Texto proporcionado:
——

Guía para identificar picaduras de insectos

Guía para identificar picaduras de insectos

 

POR REDACCIÓN SALUD ACTUAL

Las picaduras de insectos se parecen tanto que es fácil confundirlas. ¿Cómo saber si nos picó una araña, un mosquito o una pulga?

Sobre todo, esta incertidumbre desconcierta y atemoriza a las mamás en relación a sus hijos. ¿Cómo ayudarles, si no distinguen qué les ha picado?

 

Aquí una guía muy sencilla, para diferenciar las picaduras de bichos.

  1. Picadura de mosquito:

Son las picaduras más frecuentes, sobre todo en verano. La picadura de los mosquitos suele ser una sola, sin agrupaciones demasiado cercanas, y sin hinchazón.

Son pequeñas y fáciles de distinguir, pues al piquete lo circundará una mancha roja circular o un bultito rojo pequeño. Les encanta picar brazos, piernas y cabeza.

 

  1. Picadura de pulgas:

También las picaduras son pequeñitas, como las de mosquito, pero con la clara diferencia en que éstas si están muy cercanas entre ellas. Normalmente son muchas agrupadas. Se reconocen por formar pequeños montículos en la piel, que produce mucho picor.

 

  1. Picadura de avispa o abeja:

Sus picaduras provocan mucho dolor, arden y se hinchan. El piquete se observa como una manchita roja, con blanco en el medio que puede ser el aguijón. Si el aguijón se quedó incrustado, hay que extraerlo con mucho cuidado, unas pincitas o con el dedo.

 

  1. Picadura de araña:

Para empezar, muerden, no pican. Su mordedura suele ser un único montículo que produce bastante picor, cuyo tamaño puede variar de pequeño a muy grande.

Sin embargo, las arañas peligrosas como la viuda negra, dejan dos pinchazos juntos.

 

  1. Picadura de garrapata:

Aunque pudiéramos calificar como favorable que su picadura no produce dolor, esto es muy peligroso, si es que acaso la garrapata está infectada o enferma, porque los primeros días de tratamiento son fundamentales.

Para suerte, aunque poca, esta picadura no produce dolor. Es como una pequeña mancha de un rojo muy vivo, y en muchos casos, se quedará la garrapata unida a la piel. Debes extraerla con muchísimo cuidado, con unas pinzas, porque si lo haces mal, la cabeza puede quedarse dentro. Además, algunas garrapatas transmiten peligrosas enfermedades, por eso de haber estado en contacto con animales.

——

Datos registrados:
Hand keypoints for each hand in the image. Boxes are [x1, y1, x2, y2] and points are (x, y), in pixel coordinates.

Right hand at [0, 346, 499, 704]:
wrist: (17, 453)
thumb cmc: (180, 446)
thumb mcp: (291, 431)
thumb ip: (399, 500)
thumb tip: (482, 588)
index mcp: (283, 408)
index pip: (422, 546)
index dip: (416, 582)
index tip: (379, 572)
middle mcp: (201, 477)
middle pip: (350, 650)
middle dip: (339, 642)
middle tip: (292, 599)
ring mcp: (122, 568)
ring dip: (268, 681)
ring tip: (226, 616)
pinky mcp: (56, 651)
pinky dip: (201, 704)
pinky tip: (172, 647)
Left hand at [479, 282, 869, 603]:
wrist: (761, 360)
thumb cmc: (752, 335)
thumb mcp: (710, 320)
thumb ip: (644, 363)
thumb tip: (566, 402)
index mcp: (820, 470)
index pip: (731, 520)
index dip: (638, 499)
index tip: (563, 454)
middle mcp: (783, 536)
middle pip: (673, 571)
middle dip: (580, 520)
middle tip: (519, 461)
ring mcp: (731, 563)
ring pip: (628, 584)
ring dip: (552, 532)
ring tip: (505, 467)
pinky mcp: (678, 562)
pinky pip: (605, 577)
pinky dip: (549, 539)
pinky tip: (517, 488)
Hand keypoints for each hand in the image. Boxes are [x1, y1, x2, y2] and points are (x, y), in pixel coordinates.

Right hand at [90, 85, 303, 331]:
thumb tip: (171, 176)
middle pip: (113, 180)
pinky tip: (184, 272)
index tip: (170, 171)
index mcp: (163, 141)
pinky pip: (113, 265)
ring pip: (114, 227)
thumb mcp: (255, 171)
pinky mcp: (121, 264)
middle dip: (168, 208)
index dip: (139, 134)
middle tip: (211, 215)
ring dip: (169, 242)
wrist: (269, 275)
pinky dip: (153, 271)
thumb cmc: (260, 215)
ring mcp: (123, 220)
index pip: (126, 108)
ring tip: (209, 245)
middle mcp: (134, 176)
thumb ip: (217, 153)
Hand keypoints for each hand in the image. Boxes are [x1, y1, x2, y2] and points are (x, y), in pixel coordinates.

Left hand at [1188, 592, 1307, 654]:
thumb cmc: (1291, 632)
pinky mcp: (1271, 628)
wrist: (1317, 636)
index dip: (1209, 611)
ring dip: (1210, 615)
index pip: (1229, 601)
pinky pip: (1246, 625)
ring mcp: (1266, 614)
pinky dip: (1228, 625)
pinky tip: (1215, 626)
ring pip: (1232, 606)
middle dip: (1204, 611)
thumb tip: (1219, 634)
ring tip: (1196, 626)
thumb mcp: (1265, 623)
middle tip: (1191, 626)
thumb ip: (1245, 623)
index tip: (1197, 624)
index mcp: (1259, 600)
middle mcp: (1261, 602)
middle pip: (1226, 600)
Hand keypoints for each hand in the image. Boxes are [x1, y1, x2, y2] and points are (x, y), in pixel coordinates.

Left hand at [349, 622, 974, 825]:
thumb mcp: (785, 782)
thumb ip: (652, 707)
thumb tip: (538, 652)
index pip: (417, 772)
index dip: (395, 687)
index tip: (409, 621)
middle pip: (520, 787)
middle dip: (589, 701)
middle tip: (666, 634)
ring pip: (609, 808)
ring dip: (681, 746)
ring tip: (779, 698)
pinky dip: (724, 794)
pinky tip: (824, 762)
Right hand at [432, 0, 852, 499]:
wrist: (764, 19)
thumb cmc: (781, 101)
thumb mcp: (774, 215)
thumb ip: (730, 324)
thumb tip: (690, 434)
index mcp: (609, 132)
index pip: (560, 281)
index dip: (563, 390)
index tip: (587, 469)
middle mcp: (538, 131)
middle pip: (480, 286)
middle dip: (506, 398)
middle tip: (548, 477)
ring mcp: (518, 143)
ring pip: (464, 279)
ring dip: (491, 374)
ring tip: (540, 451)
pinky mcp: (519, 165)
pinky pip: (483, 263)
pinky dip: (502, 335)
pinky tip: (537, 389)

——

Qué se espera: Transcribe de la guía sobre picaduras de insectos el fragmento que va desde "Las picaduras de insectos" hasta "y sin hinchazón.", ambos incluidos.

Resultado obtenido:
Las picaduras de insectos se parecen tanto que es fácil confundirlas. ¿Cómo saber si nos picó una araña, un mosquito o una pulga?

Sobre todo, esta incertidumbre desconcierta y atemoriza a las mamás en relación a sus hijos. ¿Cómo ayudarles, si no distinguen qué les ha picado?

 

Aquí una guía muy sencilla, para diferenciar las picaduras de bichos.

  1. Picadura de mosquito:

Son las picaduras más frecuentes, sobre todo en verano. La picadura de los mosquitos suele ser una sola, sin agrupaciones demasiado cercanas, y sin hinchazón.